A Solid Choice: Waste Reduction Administrator (aka recycling czar) Suki Janssen has been appointed director of the ACC Solid Waste Department, replacing the retired Jim Corley (for whom life must have lost all meaning when his nemesis, Commissioner Doug Lowry, lost his re-election bid last year). As interim director, Janssen oversaw the rollout of robotic garbage trucks and changes to the leaf-and-limb pickup program. “I can absolutely tell you she’s proven herself,” Manager Alan Reddish said.
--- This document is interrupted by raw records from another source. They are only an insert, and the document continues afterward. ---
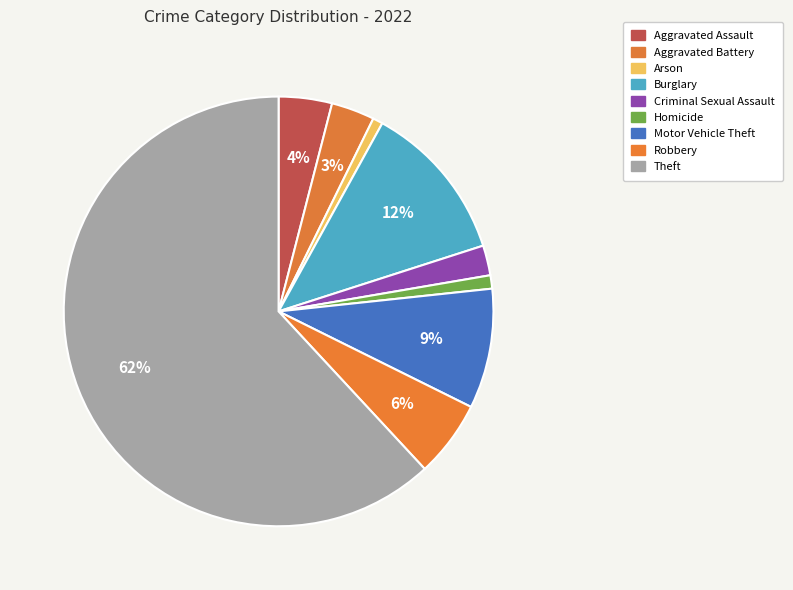

Rank the categories by value from lowest to highest.

Arson, Homicide, Criminal Sexual Assault, Aggravated Battery, Aggravated Assault, Robbery, Motor Vehicle Theft, Burglary, Theft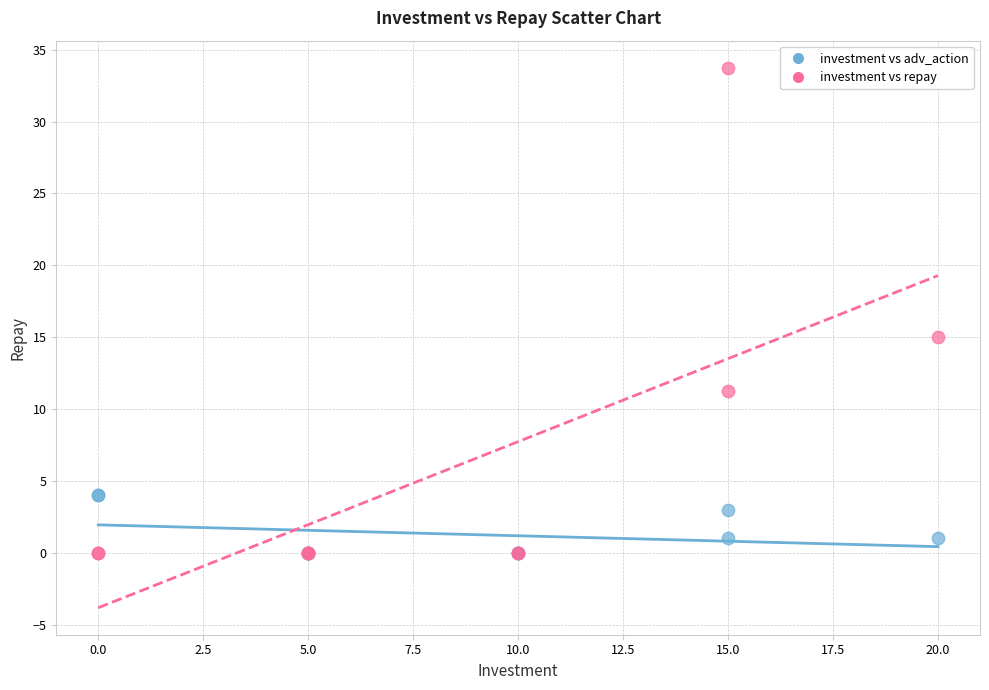

Which series contains the highest Y value?

investment vs repay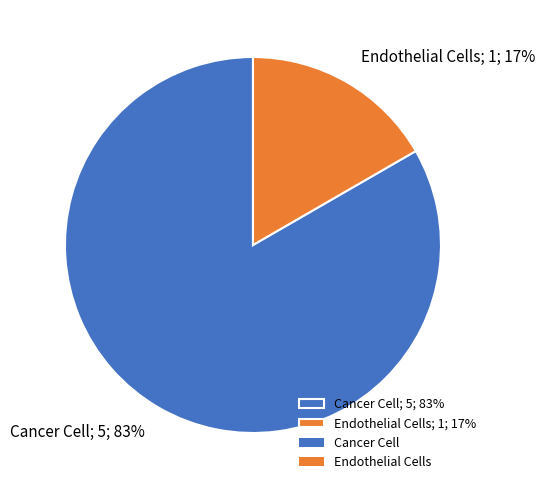

How many slices are in this pie chart?

2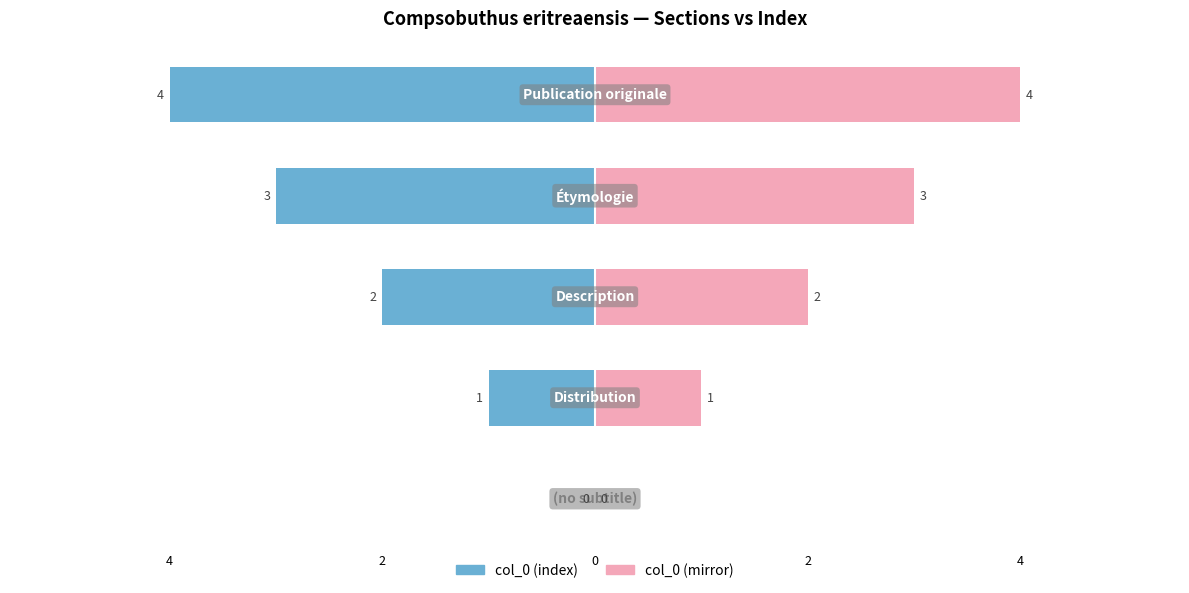

What are all the series names shown in the legend?

col_0 (index), col_0 (mirror)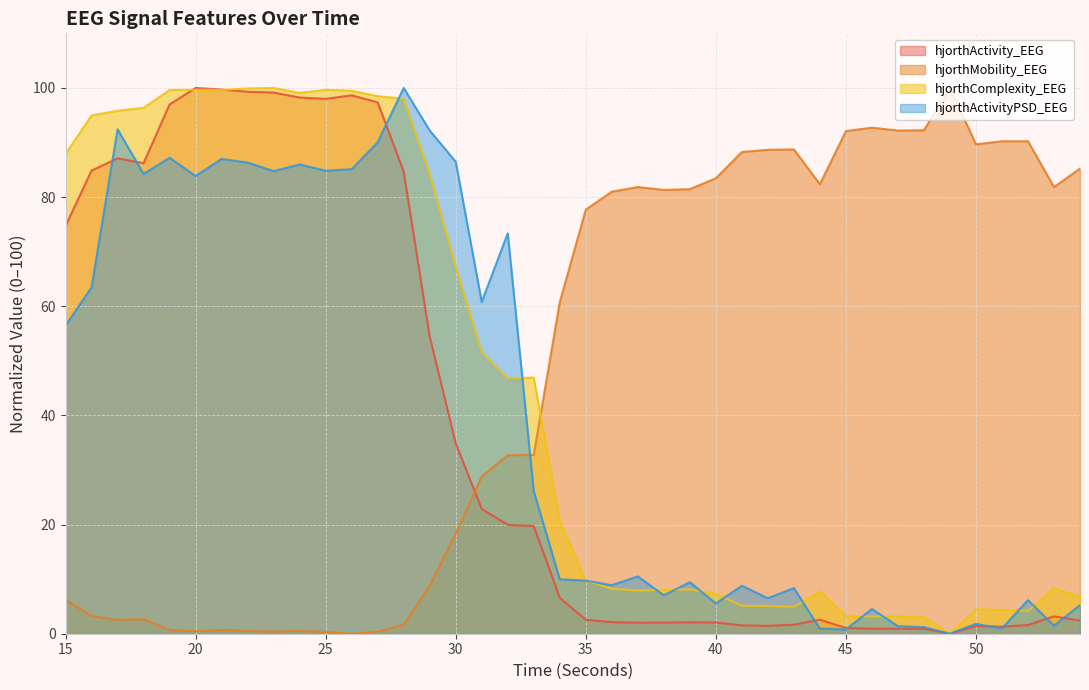

What is the sum of all hjorthMobility_EEG values?

1943.6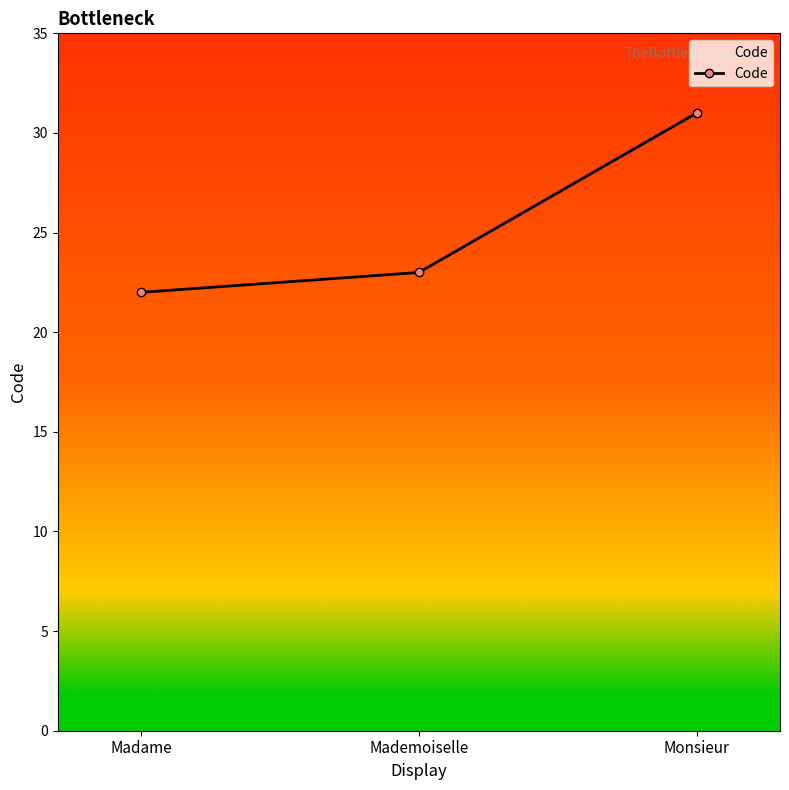

What is the label of the 2nd point from the right?

Mademoiselle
Media Matters: It’s been a rough few weeks for our friends and competitors at the Athens Banner-Herald. First the paper made a couple of egregious spelling errors in a headline both online and in print—not that Flagpole has never made a mistake, but these were particularly cringeworthy. (We’re told the person responsible has been fired.)
Then the website erroneously reported that the sun had exploded, and the subsequent correction went viral. The official word was that the ABH was “the victim of on online miscue,” which could mean anything. Were they hacked? Was it a joke? Did someone screw up? (It was the former, supposedly. Call me cynical, but I wouldn’t put it past a few folks over there to do something like this on purpose for the clicks.)
After all those lulz, the paper redeemed itself with some old-fashioned standing up for the First Amendment, fighting Judge Patrick Haggard’s gag order prohibiting any reporting on jury selection for the Jamie Hood trial, which is unconstitutional prior restraint. While District Attorney Ken Mauldin led the way and the daily’s publisher had to be shamed into action, the ABH was preparing its own motion when Haggard lifted the most egregious parts of the order.
Last month, veteran newspaperman Ed Morales took over at the Banner-Herald in the newly created positions of editor-in-chief and director of content. Morales was formerly the copy desk chief and until 2013 served as editorial advisor at The Red & Black. (He’s also—full disclosure—married to Flagpole contributor Kristen Morales.)
Meanwhile, his old job at the college paper will be filled, starting in August, by Atlanta magazine editor and Grady College instructor Rebecca Burns.